忘れたくても忘れられない経験をした場所で。
どうして私は陸上なんてものを始めてしまったのか。
どうして、私の足は早かったのか。
どうして、私は努力をしてしまったのか。
どうして、私はあの時——。
膝小僧の治りかけの傷が少し疼く。
そこまで考えて頷く。
深く頷く。
……なるほど。
私への報復にはぴったりの場所だな、ここは。
私は考える。
なんだろう。
私はあの暑いタータンの上で土下座でもすればいいのだろうか。
……いや、そんな簡単な話ではない気がする。
何か芸でも見せなければならないのだろうか。困ったな、一発ギャグなんて私持ってないんだけど。

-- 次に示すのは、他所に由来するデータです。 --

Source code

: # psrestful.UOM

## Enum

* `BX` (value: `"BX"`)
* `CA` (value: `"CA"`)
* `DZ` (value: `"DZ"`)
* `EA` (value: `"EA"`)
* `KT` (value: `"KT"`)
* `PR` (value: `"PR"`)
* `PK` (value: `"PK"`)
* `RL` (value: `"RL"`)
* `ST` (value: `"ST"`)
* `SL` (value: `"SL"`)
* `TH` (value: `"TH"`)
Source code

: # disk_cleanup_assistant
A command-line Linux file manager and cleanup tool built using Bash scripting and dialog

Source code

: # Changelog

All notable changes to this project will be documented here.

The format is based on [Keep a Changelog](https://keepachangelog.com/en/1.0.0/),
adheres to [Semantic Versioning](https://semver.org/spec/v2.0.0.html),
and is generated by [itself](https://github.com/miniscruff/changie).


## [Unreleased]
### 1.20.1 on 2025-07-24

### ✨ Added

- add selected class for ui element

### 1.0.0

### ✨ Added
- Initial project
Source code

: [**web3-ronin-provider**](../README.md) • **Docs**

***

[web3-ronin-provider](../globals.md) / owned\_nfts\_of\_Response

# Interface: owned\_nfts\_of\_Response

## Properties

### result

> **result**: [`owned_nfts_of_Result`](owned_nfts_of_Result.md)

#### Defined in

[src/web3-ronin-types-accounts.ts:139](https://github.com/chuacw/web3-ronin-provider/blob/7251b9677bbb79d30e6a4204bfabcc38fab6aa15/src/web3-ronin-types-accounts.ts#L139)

そんなことを考えていると、長年使っていた部室の方から、扉を開ける音がした。
私はその音に反応して振り向く。
「おっ、早いじゃん」
「ほら! だから言ったろ。別に時間指定しなくてもよかったんだって!」
「……いや、それは偶然だから。たまたまあの子が真面目だっただけだから。普通いないわよ。こんなクソ暑いのにバカ真面目に制服着てくるやつなんて」
「でもほら、上にパーカー着てるよ、やっぱりアウトロー感出したいんだよ、きっとさ」
そこにはいつかの三人と、そして怪我で大会に出れなかった本来の『第三走者』もいた。
誰一人として、私の想定した顔をしている奴はいなかった。
私はその光景にこう思った。率直にただ思った。
意味がわからない。
なんでそんなに笑っているのかがわからない。
私は、あなたたちの三年間を一人で台無しにした人間なのに。
補欠の身分で足を引っ張った悪人なのに。
なんでそんな顔を向けられるのかがわからなかった。
なんでそんな顔を向けてくれるのかがわからなかった。
「――なんで」
「ほら」
私がつぶやくように言うと『第四走者』は私の目の前に何かを投げる。
私は自分の視線を彼女からそのものへと移した。
――それは私のスパイクだった。
『第一走者』が近づいてくる。
「ほら、早く履いて」
「何を言って……」
『第二走者』が私を小突く。
「いいから」
「何を……」
『第四走者』が笑う。
「やり直すんだよ」
「……だからなにを」
そんな。
そんな私の疑問を踏まえて顔を合わせた彼女たちは
そして、満面の笑顔で、口を揃えて言った。
――――インターハイ!
私は前を向いた。
そして大きく深呼吸。
足を大きく開いて前屈をし、そのまま前後に体重移動。
アキレス腱を伸ばす体制を取りながら同時に腕周りのストレッチ。
最後に首回りをぐるりと一周まわして、また、前を向く。
いつものルーティーン。
何年とやってきた準備体操。
それでも今回はどんな時よりも入念にそれに時間をかけた。
後ろを見る。
『第一走者』と『本来の第三走者』がなにやらケータイを見て話している。
どうやら時間までもう少しらしい。
私は——空を見上げた。
眩しいぐらいに輝いている。
雲ひとつない青い空を見上げた。